Where the comparisons are strongest
Metrics changed; incentives haven’t
In 2000, executives celebrated “reach” — getting users to visit pages, click banners and sign up. The rationale: build the audience now, monetise later. Today, the technical equivalents are scale measures such as tokens processed, inference throughput, model parameter counts and API call volumes. Those numbers show technical progress and user engagement, but they are not the same as unit economics.
Investors and engineering teams frequently treat raw compute and user growth as proxies for eventual monetisation. That creates incentives to prioritise engineering scale and feature breadth over
margins per query or
revenue per enterprise contract. Several internal analyses and industry briefs document the rise of these “vanity” AI metrics and warn that they can obscure weak monetisation.

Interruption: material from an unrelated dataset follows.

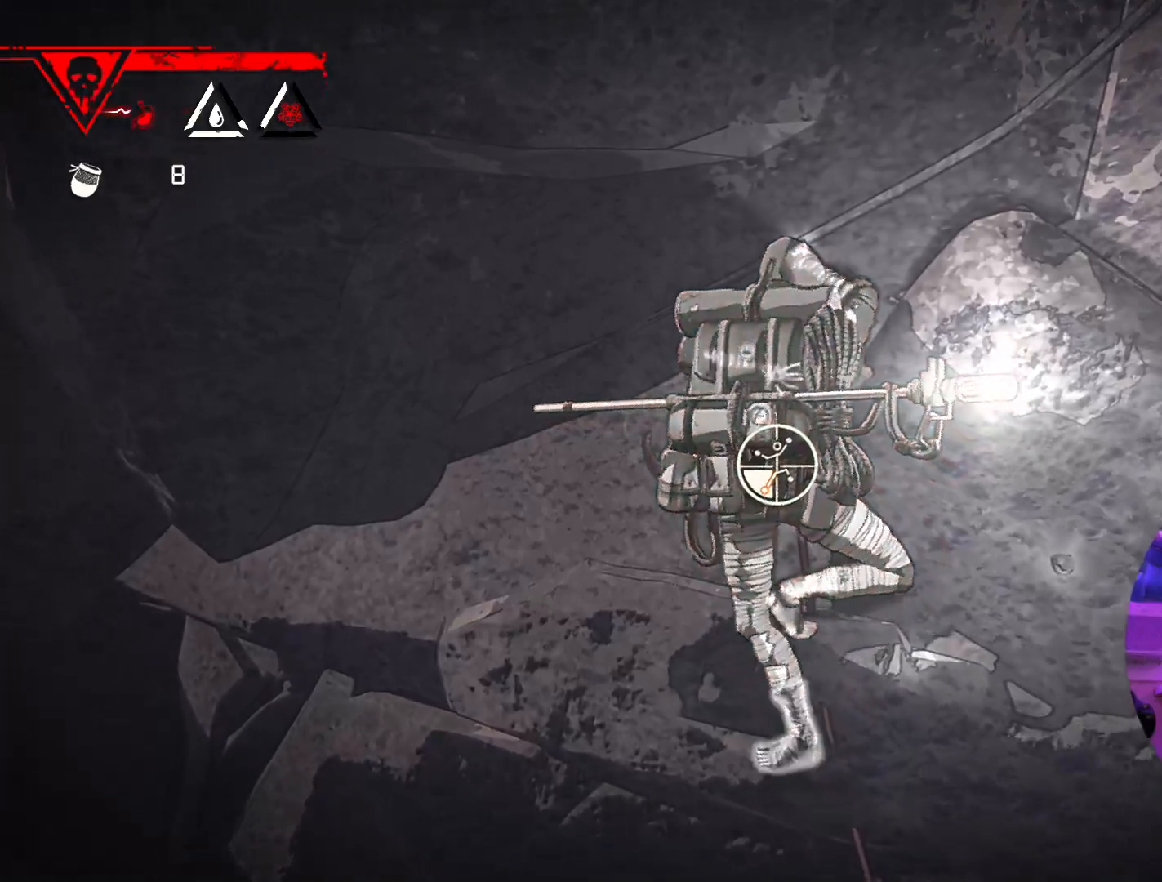
{"buttons": [], "left_stick": "up", "right_stick": "center", "events": [[133, "R1", "up"], [150, "left_stick", "up-left"], [267, "left_stick", "up"]]}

Infrastructure spending has replaced advertising burn
Where dot‑com startups poured cash into customer acquisition and brand advertising, today’s AI companies are burning capital on GPUs, specialised data‑centre capacity, energy and the people who build models. That’s not a trivial shift: it changes not just accounting lines but the capital structure and competitive dynamics.
- Dot‑com burn: marketing, distribution, warehousing partnerships.
- AI burn: chips, cloud commitments, proprietary datasets, model tuning and safety engineering.
The economic difference is important because compute costs are continuing operating expenses tied to every additional query, whereas many marketing costs are one‑time acquisition expenses that can be amortised if customer lifetime value is strong. If model monetisation lags, running more queries deepens losses rather than diluting them.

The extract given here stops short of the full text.